Oil of Anise, distilled in Europe from the fruits of Pimpinella anisum, Anise, and in China from the fruits of Illicium anisatum, Star Anise, a small tree indigenous to China, is colourless, or very pale yellow, with taste and odour like the fruit. The oils obtainable from these two fruits are identical in composition, and nearly the same in most of their characters, but that from Star Anise fruit congeals at a lower temperature. The powdered drug from Star Anise is administered in India as a substitute for the official fruit, and the oil is employed for its aromatic, carminative and stimulant properties. The bulk of the oil in commerce is obtained from the Star Anise fruit in China. The fruits are also often imported into France and the oil extracted there. Chinese Anise oil is harsh in taste. 


Medicinal Action and Uses

 Carminative and pectoral. Anise enjoys considerable reputation as a medicine in coughs and pectoral affections. In hard, dry coughs where expectoration is difficult, it is of much value. It is greatly used in the form of lozenges and the seeds have also been used for smoking, to promote expectoration.

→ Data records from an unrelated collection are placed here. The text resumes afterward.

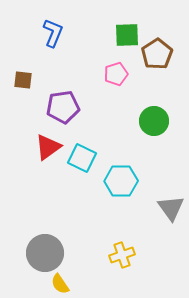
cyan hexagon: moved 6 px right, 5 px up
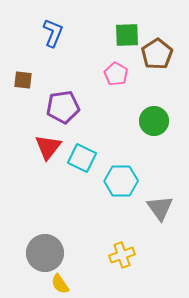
pink pentagon: rotated 25 degrees counterclockwise
red triangle: rotated 16 degrees counterclockwise
gray triangle: moved 11 px left
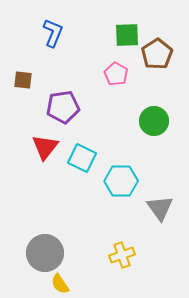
red triangle: moved 3 px left
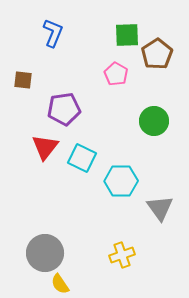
purple pentagon: moved 1 px right, 2 px down
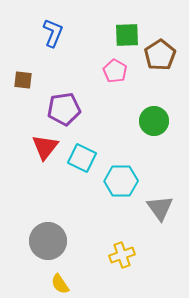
brown pentagon: moved 3 px right, 1 px down
pink pentagon: moved 1 px left, 3 px up
gray circle: moved 3 px right, 12 px up
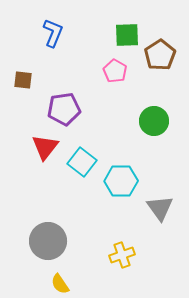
cyan square: moved 4 px down; rotated 12 degrees clockwise
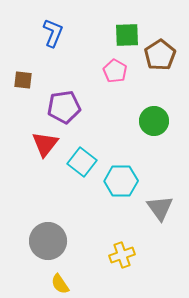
purple pentagon: moved 2 px up
red triangle: moved 3 px up
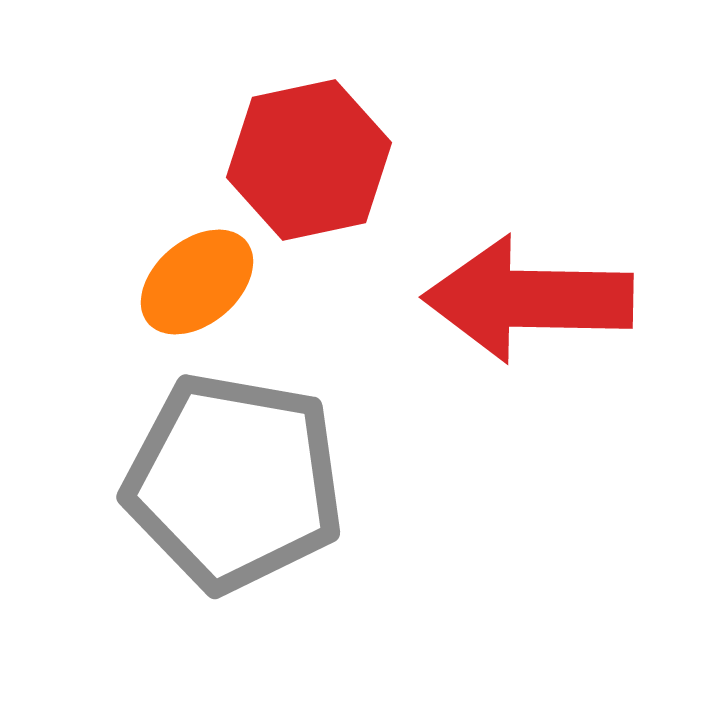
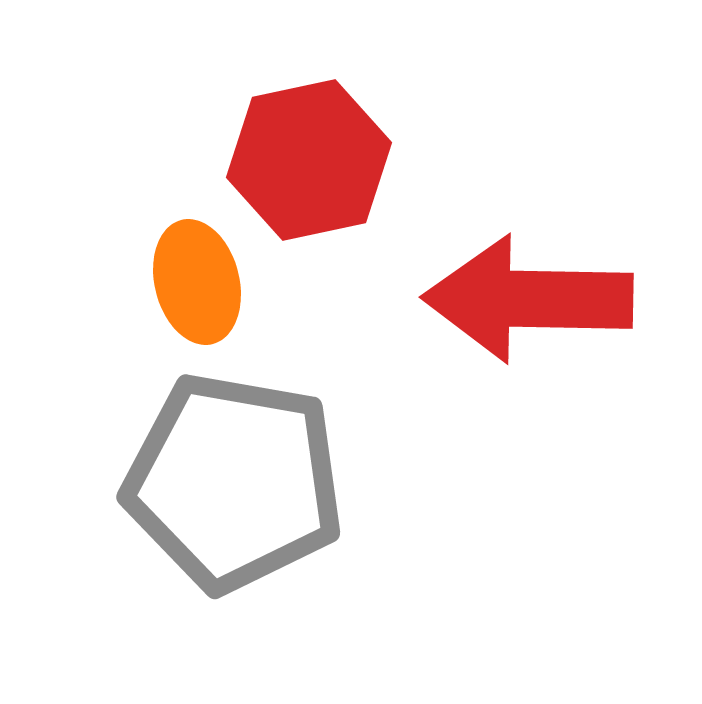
orange ellipse: rotated 64 degrees counterclockwise
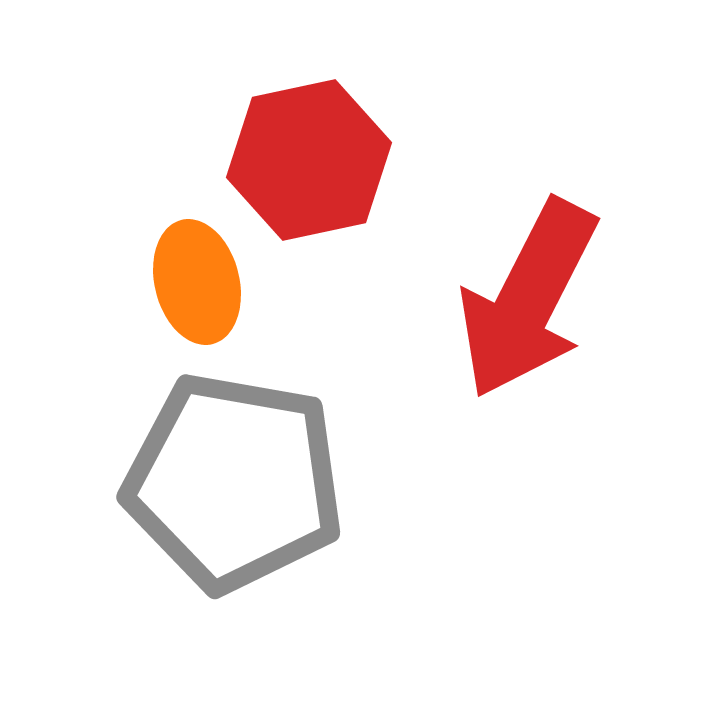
red arrow: rotated 64 degrees counterclockwise
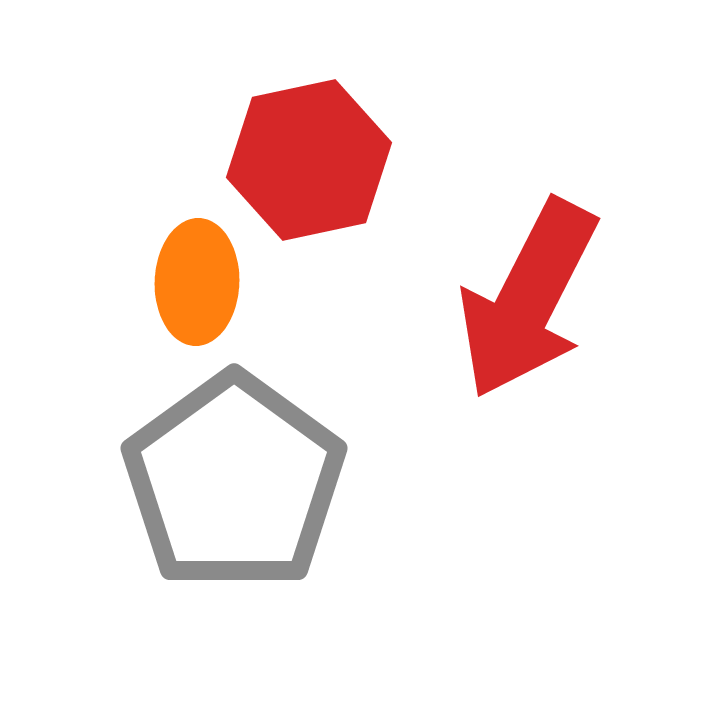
orange ellipse: rotated 16 degrees clockwise
gray pentagon: rotated 26 degrees clockwise
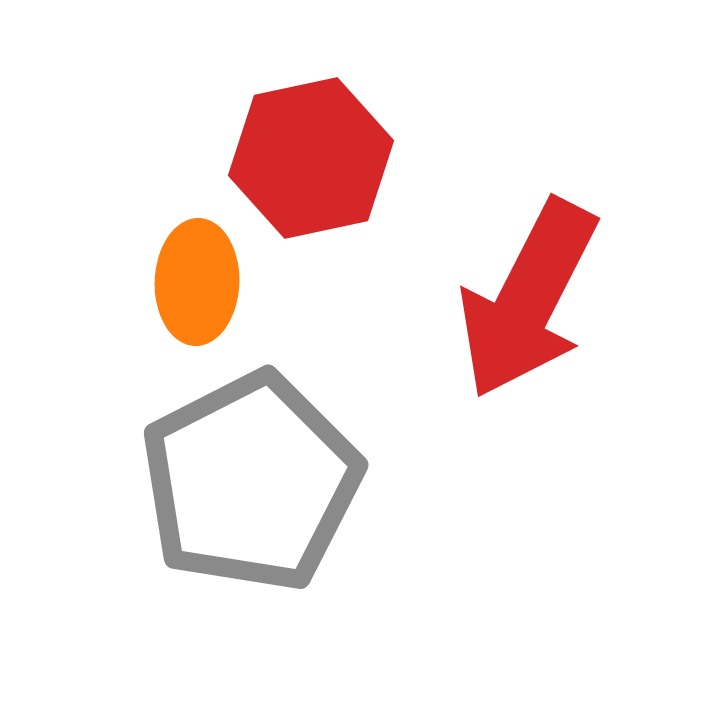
red hexagon: moved 2 px right, 2 px up
gray pentagon: moved 17 px right; rotated 9 degrees clockwise
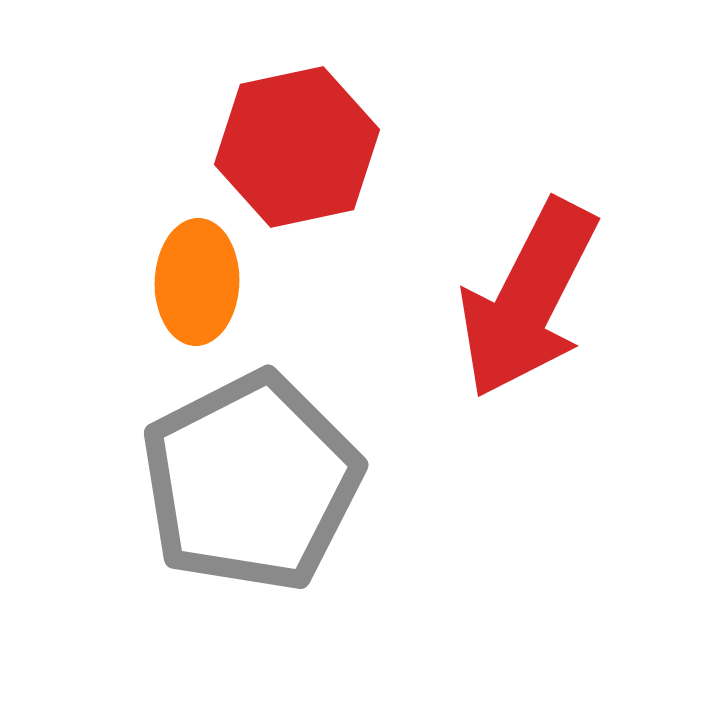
red hexagon: moved 14 px left, 11 px up
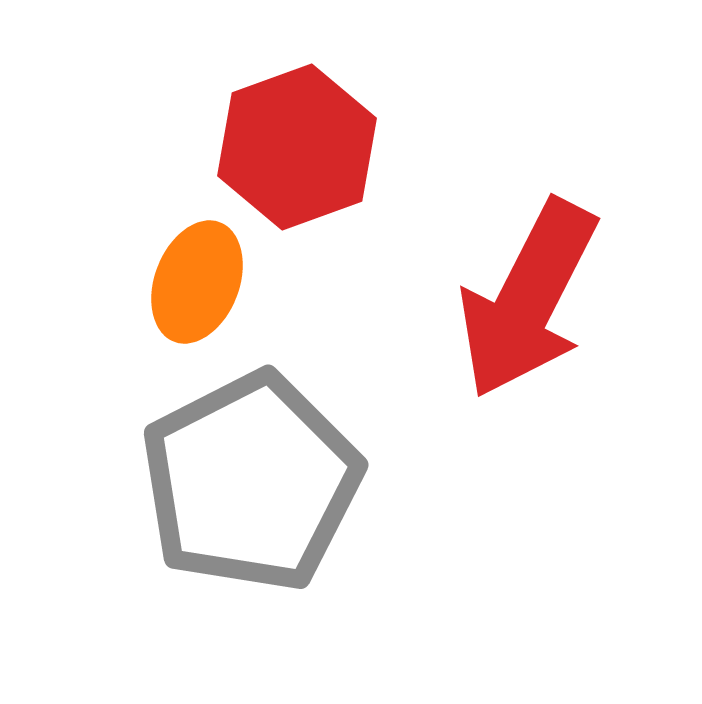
red hexagon: rotated 8 degrees counterclockwise
orange ellipse: rotated 19 degrees clockwise
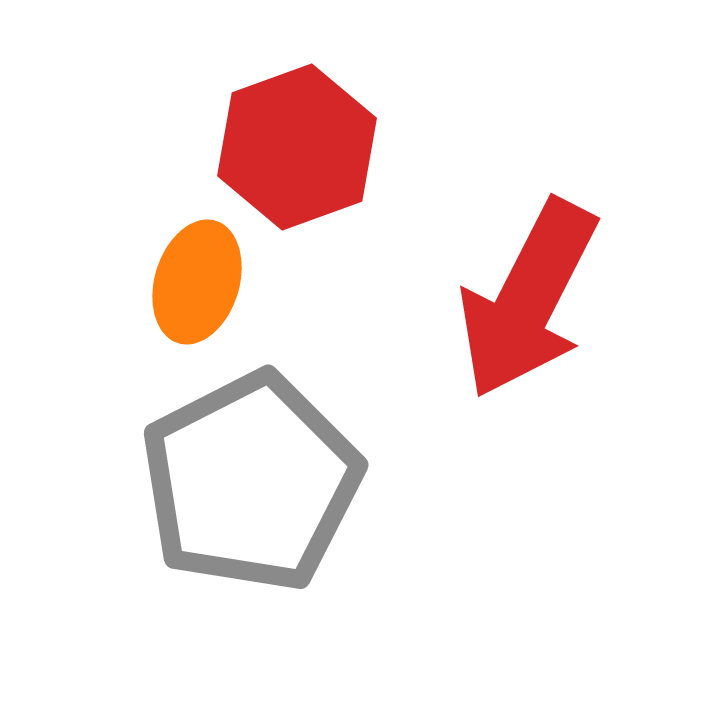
orange ellipse: rotated 4 degrees counterclockwise
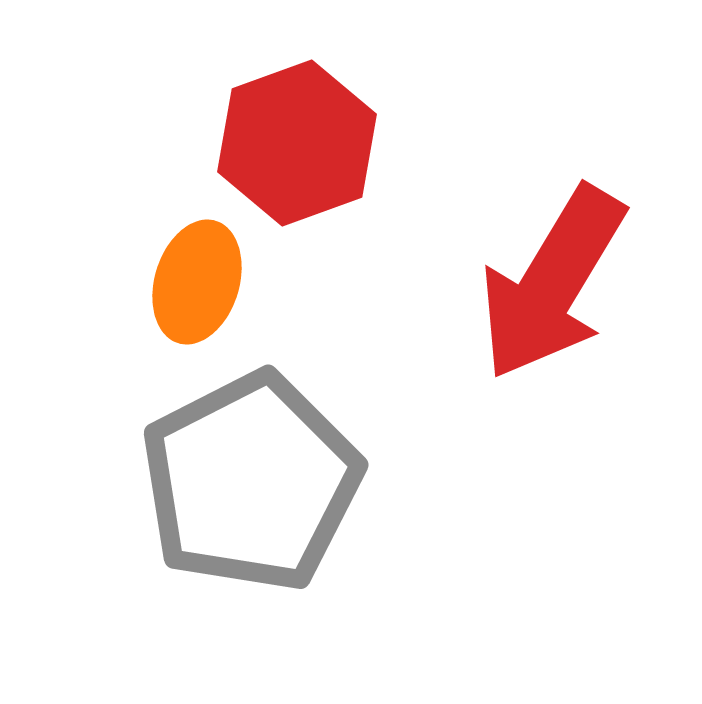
red hexagon: moved 4 px up
red arrow: moved 24 px right, 16 px up; rotated 4 degrees clockwise
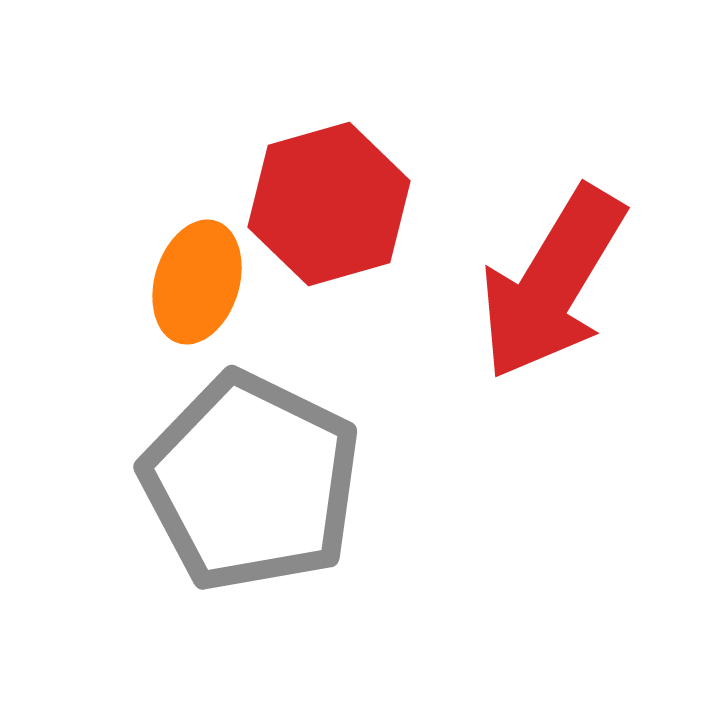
red hexagon: moved 32 px right, 61 px down; rotated 4 degrees clockwise
gray pentagon: rotated 19 degrees counterclockwise
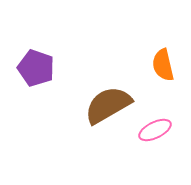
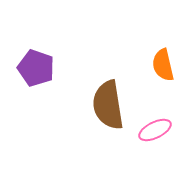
brown semicircle: rotated 69 degrees counterclockwise
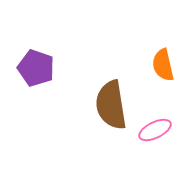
brown semicircle: moved 3 px right
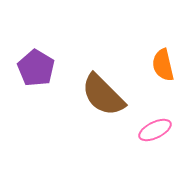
purple pentagon: rotated 12 degrees clockwise
brown semicircle: moved 8 px left, 10 px up; rotated 36 degrees counterclockwise
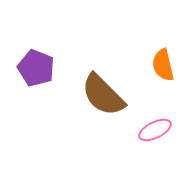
purple pentagon: rotated 9 degrees counterclockwise
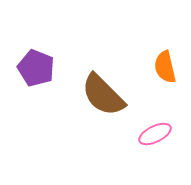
orange semicircle: moved 2 px right, 2 px down
pink ellipse: moved 4 px down
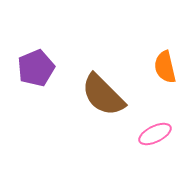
purple pentagon: rotated 27 degrees clockwise
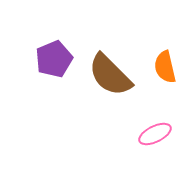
purple pentagon: moved 18 px right, 9 px up
brown semicircle: moved 7 px right, 20 px up
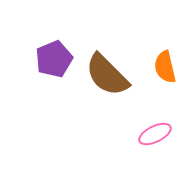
brown semicircle: moved 3 px left
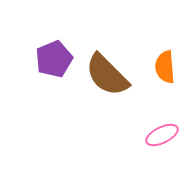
orange semicircle: rotated 8 degrees clockwise
pink ellipse: moved 7 px right, 1 px down
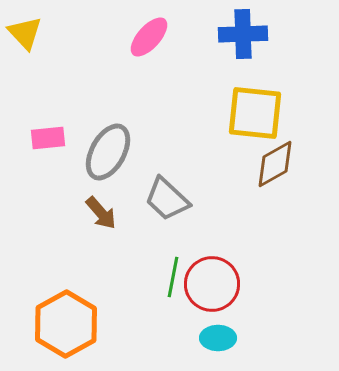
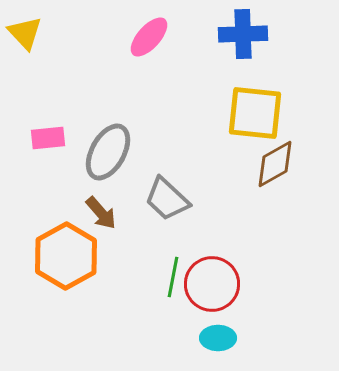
orange hexagon: moved 68 px up
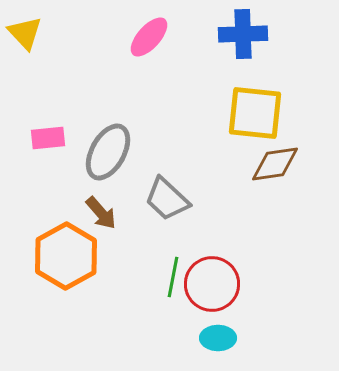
brown diamond: rotated 21 degrees clockwise
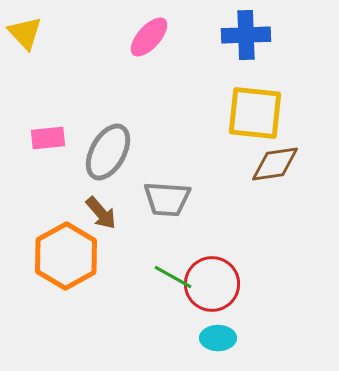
blue cross: moved 3 px right, 1 px down
gray trapezoid: rotated 39 degrees counterclockwise
green line: rotated 72 degrees counterclockwise
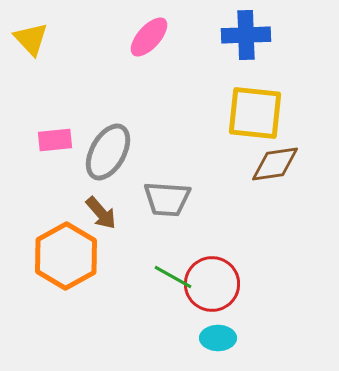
yellow triangle: moved 6 px right, 6 px down
pink rectangle: moved 7 px right, 2 px down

The volatile oil, mixed with spirits of wine forms the liqueur Anisette, which has a beneficial action on the bronchial tubes, and for bronchitis and spasmodic asthma, Anisette, if administered in hot water, is an immediate palliative.
For infantile catarrh, Aniseed tea is very helpful. It is made by pouring half a pint of boiling water on 2 teaspoonsful of bruised seed. This, sweetened, is given cold in doses of 1 to 3 teaspoonsful frequently.
Gerard said:
'Aniseed helpeth the yeoxing or hicket (hiccough) and should be given to young children to eat, which are like to have the falling sickness (epilepsy), or to/such as have it by patrimony or succession.'
The stimulant and carminative properties of Anise make it useful in flatulency and colic. It is used as an ingredient of cathartic and aperient pills, to relieve flatulence and diminish the griping of purgative medicines, and may be given with perfect safety in convulsions. For colic, the dose is 10 to 30 grains of bruised or powdered seeds infused in distilled water, taken in wineglassful doses, or 4 to 20 drops of the essential oil on sugar. For the restlessness of languid digestion, a dose of essence of aniseed in hot water at bedtime is much commended.